Danike, I am giving you this man.

“God, I just promised you that I wouldn’t date. I mean, I really like him and I really, really want to go out with him, but I promised you…”

Danike, don’t be afraid. Let me bless you.

So, when David asked, I said yes. And I am so glad that I did.

The three weeks of being in a relationship, I was in the upper peninsula at Cedar Campus volunteering for a few weeks and then attending Chapter Focus Week. I know it probably seems like an unfortunate way to start a relationship, but it worked out fine. We talked on the phone every day. During that time, I experienced a plethora of emotions and David was able to, for the first of many times, comfort me and encourage me as my boyfriend.

When I got home, he began to see how much work God needed to do on my heart. I didn’t know how to show love to a significant other or how to receive it, for that matter. I wasn’t comfortable with being serious and turned everything into a joke. To add on to that, I have always had lots of guy friends and very few lady friends, and sometimes none at all. So, in order to get to my heart,  he had to maneuver around all the obstacles (of my insecurities in the realm of love, my wounds, my unhealthy relationships…) I unknowingly put up around myself. And I hurt him a lot. He had every reason to give up on our relationship and, quite frankly, I was sure he would. But, he didn’t.

Because God had brought us together. There is no other way to put it. He almost ended up somewhere far away from SE Michigan. I was far away from SE Michigan and almost didn’t come back. I was looking to transfer to a school in Berlin, or Texas, or the UP. Even after obeying God and moving back to SE MI, I fought every invitation to go to Dearborn. Every week, Sarah W invited me. Every week I made up some crap excuse to not go. So, God brought David to me. God gave David’s brother-in-law Doug a vision telling him that David would be meeting someone special that he was supposed to help heal, that this person would be his prize, his trophy. David had a dream that he was fishing and he caught the biggest, most beautiful fish in the entire lake. God told him that the dream was about me. God told me to open my heart and get in a relationship with this guy. Time and time again, things told us that we were supposed to be together. Prayer walks, prophetic word from peers, God speaking to us directly…

and this: When I was about 10 or 11, I started praying for my future husband because I wanted him to be right with God. I wanted him to be the kind of guy who would push my in my faith and protect my heart. If you hear David’s testimony, you’d find that around that time is when he started realizing that he didn’t like where his life was going and started turning to go down the path that ultimately led him to knowing God. He started praying for his future wife when he became a Christian. We can pin this down to around October or November 2007, which, for those of you how remember my story, is when my mom tried killing herself the first time. And after that is when God started tearing down my walls and showing me that I can go deeper still in our relationship.
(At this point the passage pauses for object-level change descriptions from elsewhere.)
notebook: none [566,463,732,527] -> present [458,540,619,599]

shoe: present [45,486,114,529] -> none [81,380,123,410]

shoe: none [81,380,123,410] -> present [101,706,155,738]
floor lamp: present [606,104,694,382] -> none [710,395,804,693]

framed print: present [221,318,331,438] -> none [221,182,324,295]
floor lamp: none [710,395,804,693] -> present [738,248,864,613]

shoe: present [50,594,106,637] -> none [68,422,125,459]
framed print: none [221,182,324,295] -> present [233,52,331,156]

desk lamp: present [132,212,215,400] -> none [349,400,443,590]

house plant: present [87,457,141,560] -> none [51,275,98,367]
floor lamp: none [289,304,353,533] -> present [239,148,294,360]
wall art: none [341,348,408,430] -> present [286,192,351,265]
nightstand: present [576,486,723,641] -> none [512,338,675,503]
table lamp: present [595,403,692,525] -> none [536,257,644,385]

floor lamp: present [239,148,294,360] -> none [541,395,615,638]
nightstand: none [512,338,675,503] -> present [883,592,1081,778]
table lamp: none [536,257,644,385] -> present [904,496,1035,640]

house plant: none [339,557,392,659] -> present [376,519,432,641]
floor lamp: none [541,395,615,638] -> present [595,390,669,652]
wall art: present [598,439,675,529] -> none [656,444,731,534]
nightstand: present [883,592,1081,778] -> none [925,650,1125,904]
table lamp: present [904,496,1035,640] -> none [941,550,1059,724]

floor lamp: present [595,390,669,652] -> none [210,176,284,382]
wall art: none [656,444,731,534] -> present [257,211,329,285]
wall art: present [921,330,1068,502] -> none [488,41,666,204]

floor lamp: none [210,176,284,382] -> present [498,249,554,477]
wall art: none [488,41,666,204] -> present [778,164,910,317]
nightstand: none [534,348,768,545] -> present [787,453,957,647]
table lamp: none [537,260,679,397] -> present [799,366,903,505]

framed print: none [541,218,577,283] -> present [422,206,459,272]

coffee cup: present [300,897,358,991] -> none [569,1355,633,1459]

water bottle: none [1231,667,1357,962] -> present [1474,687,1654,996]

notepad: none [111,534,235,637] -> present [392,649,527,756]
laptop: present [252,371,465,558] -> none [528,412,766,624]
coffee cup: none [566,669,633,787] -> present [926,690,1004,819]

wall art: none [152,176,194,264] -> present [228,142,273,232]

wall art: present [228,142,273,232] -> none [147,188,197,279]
So, David didn’t give up on me. And after a lot of pain inflicted by me, long talks, and prayer, we decided that set up boundaries with those of the opposite sex. I wouldn’t hang out with guys one on one, be the only girl in a group, or have private conversations with any guys that I am not related to. David wouldn’t hang out with girls one on one, be the only guy in a group, or have any private conversations with any girls that he is not related to. There are, of course, times when an exception is needed, but we decided that when those times arise, we will keep the other completely in the loop and only proceed with the other person’s consent. It has been a process, but I am pleased to say I am getting somewhere. I am now in the habit of spending time with women, not with men. I am in the habit of being guarded around men, for myself and for David. And I am in the habit of showing David my commitment and respect out of love daily.